Italy's borrowing costs reached breaking point on Wednesday, with 10-year bond yields shooting above 7 percent after Italian Prime Minister Silvio Berlusconi's promise to resign -- a level that is widely deemed unsustainable and that forced Portugal and Ireland to seek EU-IMF bailouts.

Political leaders have raised pressure on the ECB to step up its support for debt-strained euro zone countries, such as Italy and Spain, saying the ECB is the only effective bulwark against market attacks.

Stark said the ECB backstopping would not solve structural problems in such countries, adding that such measures would more likely lead to moral hazard.

"We will not resolve the structural problems these countries are facing, or have been facing for quite some time," Stark said.

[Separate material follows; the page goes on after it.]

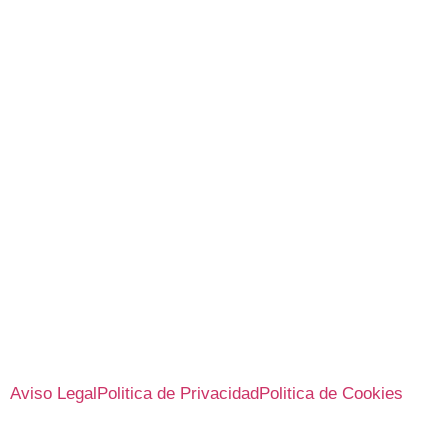
Aviso Legal
Politica de Privacidad
Politica de Cookies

"From my personal perspective, and I think I speak on behalf of my colleagues on the Governing Council, we will not ask and we will refuse to have an extension of the mandate for the ECB to become lender of last resort to governments," Stark said.

Traders said, the ECB intervened to buy Italian bonds in large amounts on Wednesday.

The ECB more than doubled its purchases of government bonds in the first week of Mario Draghi's presidency, ECB data showed on Monday, even though Draghi described the programme as "limited" in his first news conference last week, offering no commitment to scaling up the bank's purchases.

The ECB has, however, stopped short of the full-blown quantitative easing policies pursued by the U.S. Federal Reserve and the Bank of England.

"Exactly this is the reason why the ECB is so respected: it does not have the mandate the Federal Reserve does. We have a primary goal, we have a clear cut mandate, one objective ... to deliver price stability over the medium term," Stark said.

Stark opposes the ECB's government bond purchases and will resign by the end of the year. Sources said the ECB's decision to reactivate is bond buying programme in August to start buying Italian and Spanish bonds led to the decision.